CRAZY ‘VICH

A rehab Room with a Vew?

“Yeah, you’re Crazy, ‘Vich, but your luck’s so good you’re on top of it…” — Ex-trojan and repeat-offender Todd Marijuanovich BUCKs the odds and lands a CHERRY Laguna Beach “sentence” after he pleads Guilty to Evading Police and Possession of a Syringe and methamphetamines

“THE WICKED (SAND) ‘VICH OF THE WEST? 

We have vowed to stop making fun of the mentally-defective, but if someone disables their own mind themselves, are they still off-limits?

Former trojan QB Todd Marinovich pled Guilty yesterday to charges stemming from his recent O.C. run-in with Police.  Marinovich got caught with a syringe and Methamphetamines, hidden inside a guitar case.  The 38-year-old Marinovich was Skateboarding in a no skateboarding zone in the middle of the night, when Police confronted him, and he led them on a low-speed chase, ala O.J., through the O.C., until they caught him in a public bathroom, STILL HOLDING the illegal goods.  That’s the true sign of a junkie — he couldn’t even bring himself to flush his stash as the Cops were closing in on him.

But despite his myriad arrests and at least FOUR PREVIOUS DRUG CONVICTIONS, the Paris Hilton “Justice” System has seen fit to let Todd out of Jail, after only two months.  He will now start five years PROBATION, with the first year in a luxurious Laguna Beach Rehab Center.  The photo accompanying this article is the ACTUAL VIEW from the place, which is right on South Coast Highway, at the beach.  Do you think he will “learn his lesson” this time?  Will he be “Scared Straight” after his torturous stint in “Cell Block: Pacifica?”

How many times does someone need to get busted before you throw in the towel on “rehabilitation?”  Is it still the trojan network of influence-peddlers – and Todd’s overzealous Dad –  pulling strings?  Does sc own the OC?  When do even trojan Judges decide that enough is enough, and Society would be better with 5-Time Losers locked behind bars?

And speaking of Losers, THREE other trojans offered themselves up as fodder for the Bruin joke mill, just to take the pressure off of Marinovich (and O.J.):

First, sc Athletic Director Mike Garrett showed his ignorance to the Media, when talking about the Bush and Leinart jerseys being added to the other Heisman winners in Heritage Hall (which still includes O.J.’s of course).  Garrett said that he had no clue which jerseys were in there, prior to this event.  The Head of Sports at sc doesn’t know that O.J.’s jersey is proudly on display in the Campus Shrine?

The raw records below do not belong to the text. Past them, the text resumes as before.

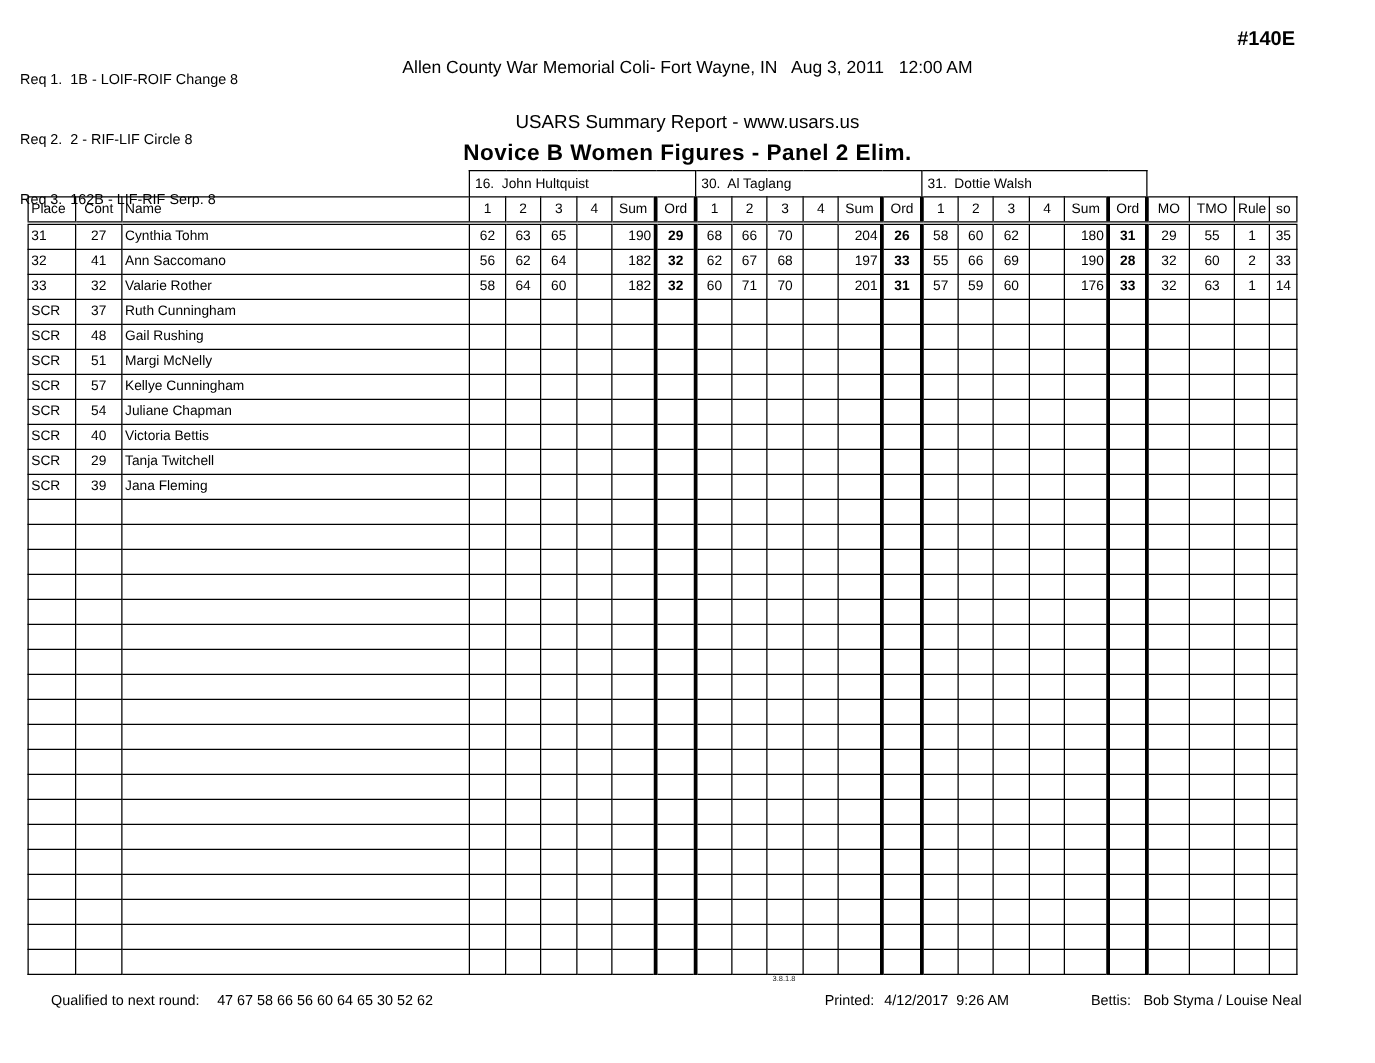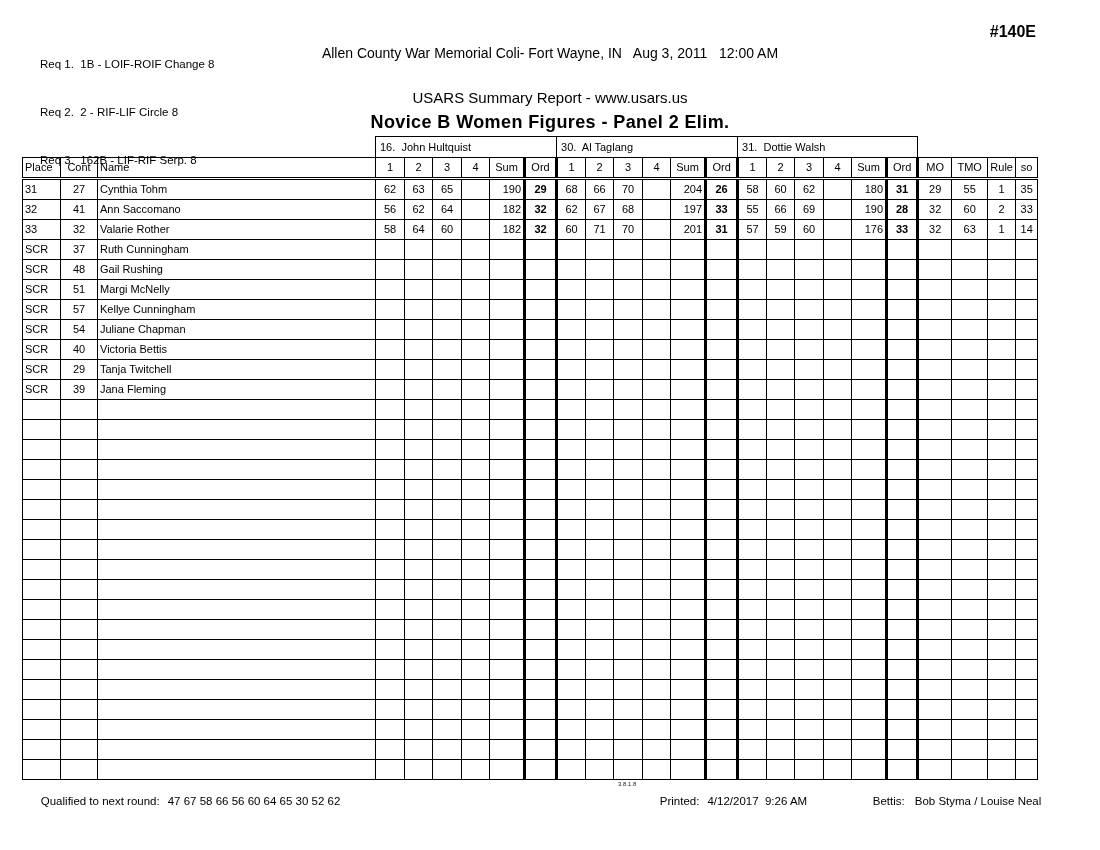--- a/index.html
+++ b/index.html
@@ -10,7 +10,7 @@
     overflow:hidden;
   }
   
-  .req { position:absolute; left:40px; top:24px; font-size:11.5px; line-height:16px; white-space:pre; }
+  .req { position:absolute; left:16px; top:24px; font-size:11.5px; line-height:16px; white-space:pre; }
   
   .chead { position:absolute; left:0; width:100%; text-align:center; }
   .title  { top:22px; font-size:18px; font-weight:700; }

Second is Mike Williams, one of the most arrogant ex-trojans of them all – and that’s really saying something – who just got CUT again.  Before, it was the Lions, who suddenly became a quality team after his departure, and now, after two screw-ups on Sunday, including the Game-Losing Drop, it’s the woeful Raiders, and ex-trojan Lane Kiffin, who just tossed Williams aside like a… well, like a used Trojan.  And that’s why now he’s RIBBED.  But don’t expect the Raiders to improve too much — they still have Kiffin and Al Davis in charge, and cutting Williams is the only good move they’ve made all year.

Finally, and perhaps the most “trojan-y” of all the four, is WR Dwayne Jarrett, now a Rookie with Carolina.  Yesterday Jarrett was giving a Media Interview, EXPLAINING WHY HE HAS SUCKED THIS YEAR, when teammate Steve Smith (not the injured trojan jawbreaker, but the All-Pro Panther Wide Out) came over and told Jarrett that maybe the reason was that he was doing too many Interviews, and not enough studying of the Game Films.  Jarrett ignored him and kept schmoozing the Reporter, until Smith came back and said that he wasn’t joking, and that Jarrett needed to move his ass.  Move over, Mike Williams, you may have company soon.

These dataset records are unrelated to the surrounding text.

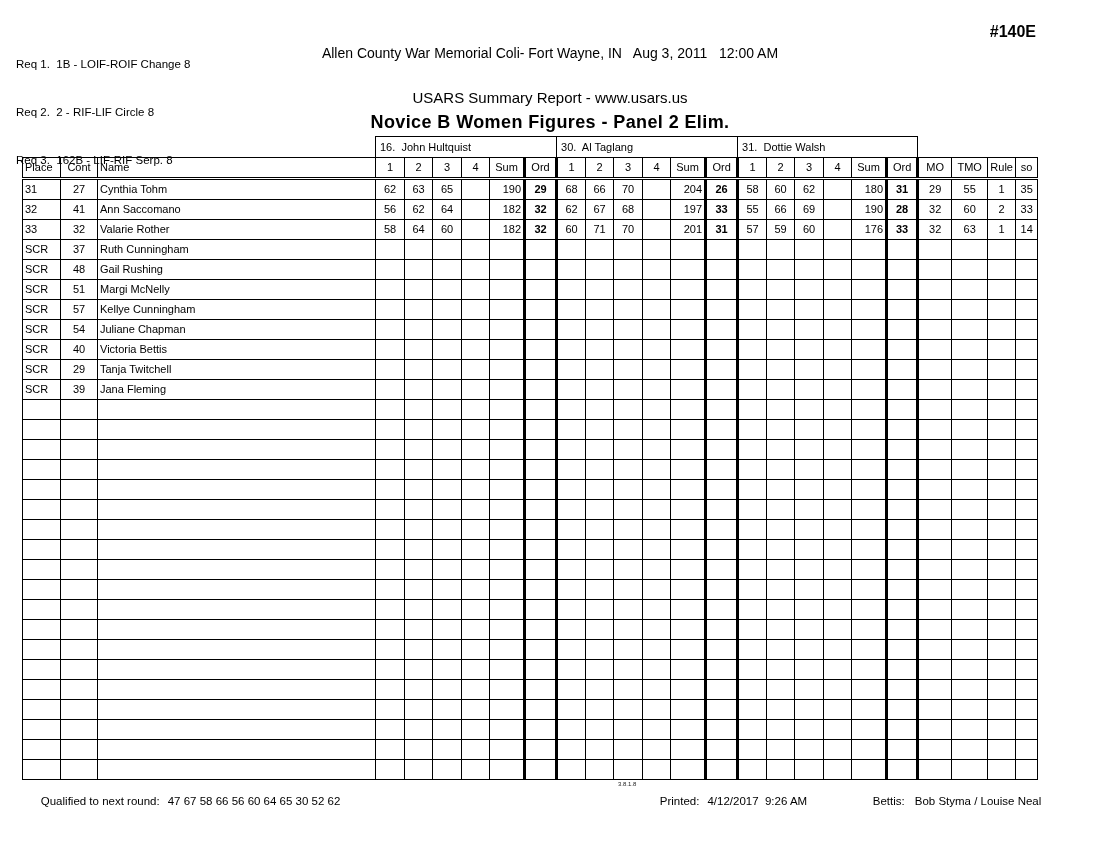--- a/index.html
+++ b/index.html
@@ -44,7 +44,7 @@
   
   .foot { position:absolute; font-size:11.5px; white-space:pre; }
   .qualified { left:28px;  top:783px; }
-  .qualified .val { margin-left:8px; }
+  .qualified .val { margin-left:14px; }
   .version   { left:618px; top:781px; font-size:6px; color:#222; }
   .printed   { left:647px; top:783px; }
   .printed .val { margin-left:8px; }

The bottom line is that, TODD, you are not alone — Many of your troy brethren are also struggling with Reality. 

 ***Drug addiction is a serious mental disease that should not be taken lightly.  By the way, no Drugs were harmed during the production of this article.

 

 Added on Thursday:  This photo documents the late hit that knocked Ben Olson out of the Arizona game last year.  This is here to shut up the moronic Wildcats who are complaining about a late Bruin hit on THEIR Quarterback.

Better late than never?  Not in this case.

Comments

One response to “CRAZY ‘VICH”

  1. UCLADal Avatar
    UCLADal

    Todd busted again. You’d figure since most of his transgressions have occurred down in Newport/Balboa where there are probably a lot of temptations, he’d find some other place to live…oh well. I wonder if he listed “unemployed artist” as his occupation like he’s done before.

    As for Jarrett, I wonder if Mr. Lienart (the dad) is still paying part of his rent. Hopefully Mike “I didn’t know going to class was so important” Williams still has some “trojan family” connections so he can get a job. He might run into RJ Soward in the unemployment line. I’m sure they’ll lots to talk about.